+++ Provided records
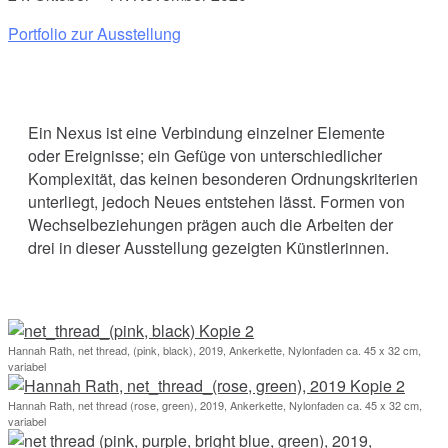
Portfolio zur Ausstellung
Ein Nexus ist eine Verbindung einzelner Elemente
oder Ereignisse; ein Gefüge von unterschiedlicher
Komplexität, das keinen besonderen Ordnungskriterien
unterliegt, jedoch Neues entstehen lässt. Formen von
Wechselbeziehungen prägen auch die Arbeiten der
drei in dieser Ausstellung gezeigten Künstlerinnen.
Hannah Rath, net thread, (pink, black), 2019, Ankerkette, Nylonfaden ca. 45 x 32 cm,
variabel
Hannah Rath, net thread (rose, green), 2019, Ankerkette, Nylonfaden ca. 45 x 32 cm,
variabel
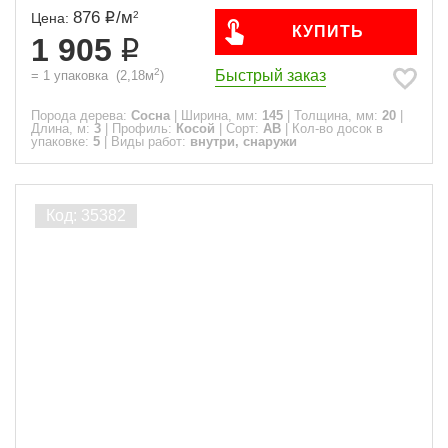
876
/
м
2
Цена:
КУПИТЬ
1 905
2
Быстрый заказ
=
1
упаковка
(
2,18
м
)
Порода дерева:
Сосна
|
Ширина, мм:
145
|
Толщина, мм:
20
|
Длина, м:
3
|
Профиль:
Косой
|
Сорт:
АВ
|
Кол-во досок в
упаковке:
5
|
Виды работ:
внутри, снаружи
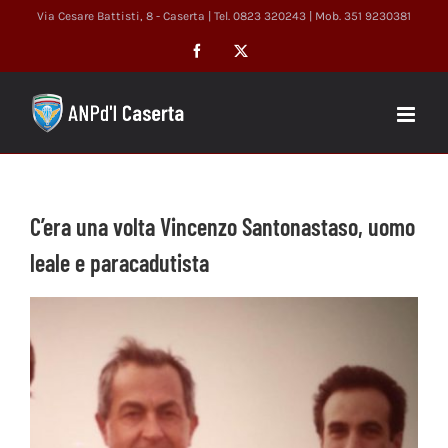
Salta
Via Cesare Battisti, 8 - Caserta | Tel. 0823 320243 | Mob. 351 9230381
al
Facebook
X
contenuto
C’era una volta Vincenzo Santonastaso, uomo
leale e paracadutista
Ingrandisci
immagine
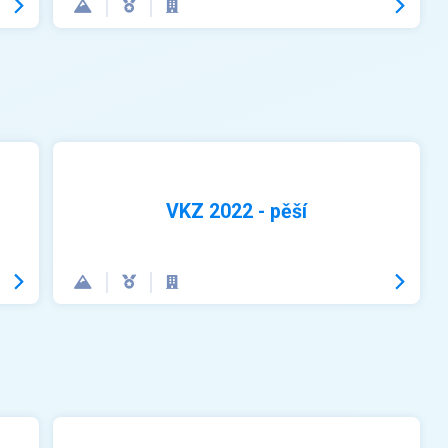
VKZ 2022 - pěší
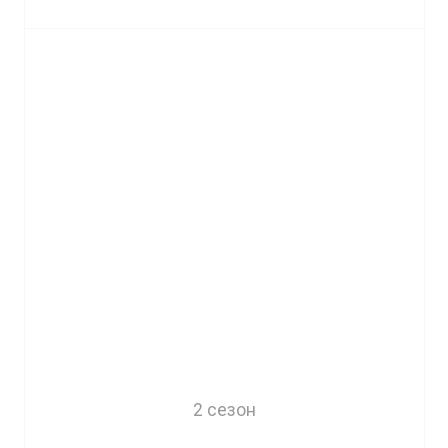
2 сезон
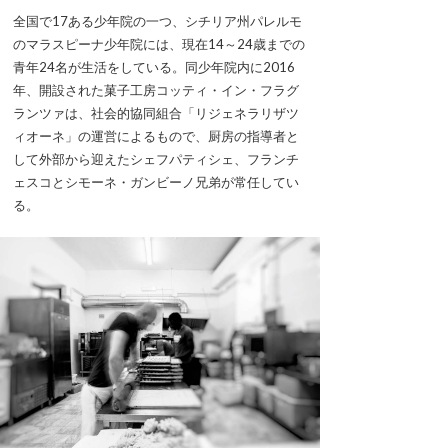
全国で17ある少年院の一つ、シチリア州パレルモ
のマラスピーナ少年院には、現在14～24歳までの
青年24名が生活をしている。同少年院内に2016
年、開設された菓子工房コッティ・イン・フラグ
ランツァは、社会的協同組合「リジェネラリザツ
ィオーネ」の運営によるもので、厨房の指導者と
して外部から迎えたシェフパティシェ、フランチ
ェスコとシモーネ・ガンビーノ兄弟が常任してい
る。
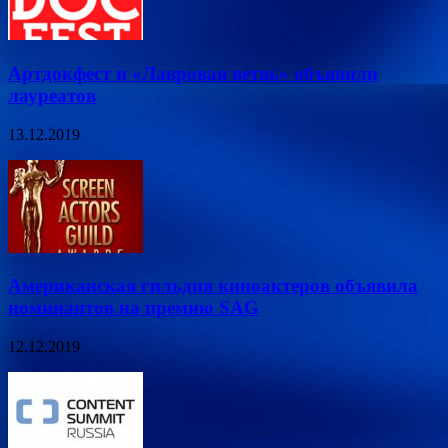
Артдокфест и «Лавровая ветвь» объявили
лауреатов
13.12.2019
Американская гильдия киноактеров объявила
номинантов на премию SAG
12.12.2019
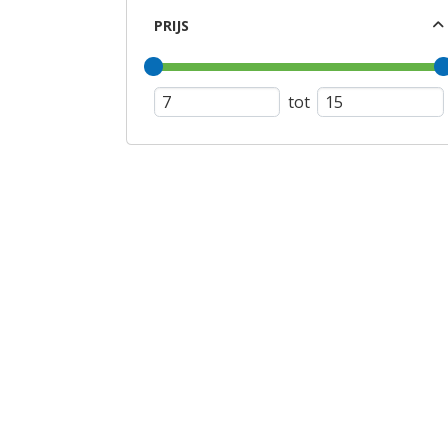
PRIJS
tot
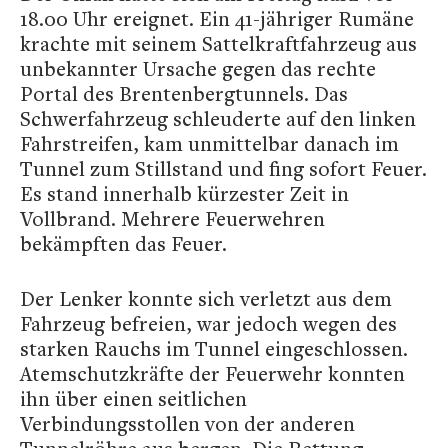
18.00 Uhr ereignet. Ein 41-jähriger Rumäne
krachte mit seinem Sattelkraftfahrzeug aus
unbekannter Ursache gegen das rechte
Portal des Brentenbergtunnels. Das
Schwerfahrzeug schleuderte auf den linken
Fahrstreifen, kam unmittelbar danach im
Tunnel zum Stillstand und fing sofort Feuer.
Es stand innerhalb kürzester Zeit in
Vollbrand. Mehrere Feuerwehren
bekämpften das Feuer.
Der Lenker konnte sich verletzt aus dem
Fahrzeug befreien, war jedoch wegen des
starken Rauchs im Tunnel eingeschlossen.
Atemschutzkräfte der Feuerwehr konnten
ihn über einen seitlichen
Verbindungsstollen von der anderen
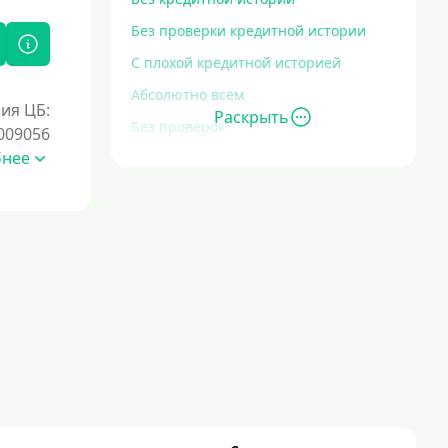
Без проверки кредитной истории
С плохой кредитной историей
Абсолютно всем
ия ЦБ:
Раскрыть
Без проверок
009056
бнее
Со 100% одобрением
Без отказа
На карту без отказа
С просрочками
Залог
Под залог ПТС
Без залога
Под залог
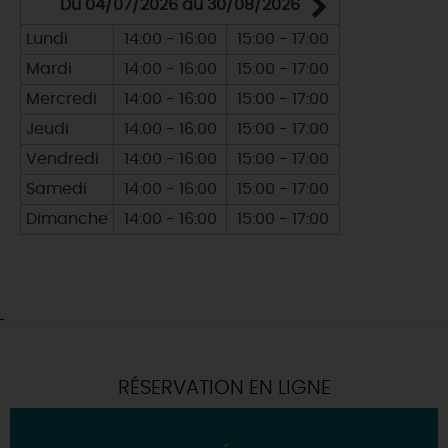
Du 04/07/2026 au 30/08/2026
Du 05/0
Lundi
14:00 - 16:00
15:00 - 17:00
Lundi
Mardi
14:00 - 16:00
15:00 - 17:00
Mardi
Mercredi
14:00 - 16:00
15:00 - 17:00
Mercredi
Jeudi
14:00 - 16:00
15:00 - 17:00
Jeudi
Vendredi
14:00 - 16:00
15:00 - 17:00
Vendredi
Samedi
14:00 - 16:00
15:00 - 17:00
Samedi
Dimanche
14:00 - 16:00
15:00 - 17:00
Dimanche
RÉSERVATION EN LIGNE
++++++
Go to the line above that has "青年24名が生活をしている。同少年院内に2016" and copy exactly from there down to the line that has "18.00 Uhr ereignet. Ein 41-jähriger Rumäne", both included. Leave the pictures out.

青年24名が生活をしている。同少年院内に2016
年、開設された菓子工房コッティ・イン・フラグ
ランツァは、社会的協同組合「リジェネラリザツ
ィオーネ」の運営によるもので、厨房の指導者と
して外部から迎えたシェフパティシェ、フランチ
ェスコとシモーネ・ガンビーノ兄弟が常任してい
る。
Артдокфест и «Лавровая ветвь» объявили
лауреатов
13.12.2019
Американская гильдия киноактеров объявила
номинантов на премию SAG
12.12.2019
PRIJS
tot
18.00 Uhr ereignet. Ein 41-jähriger Rumäne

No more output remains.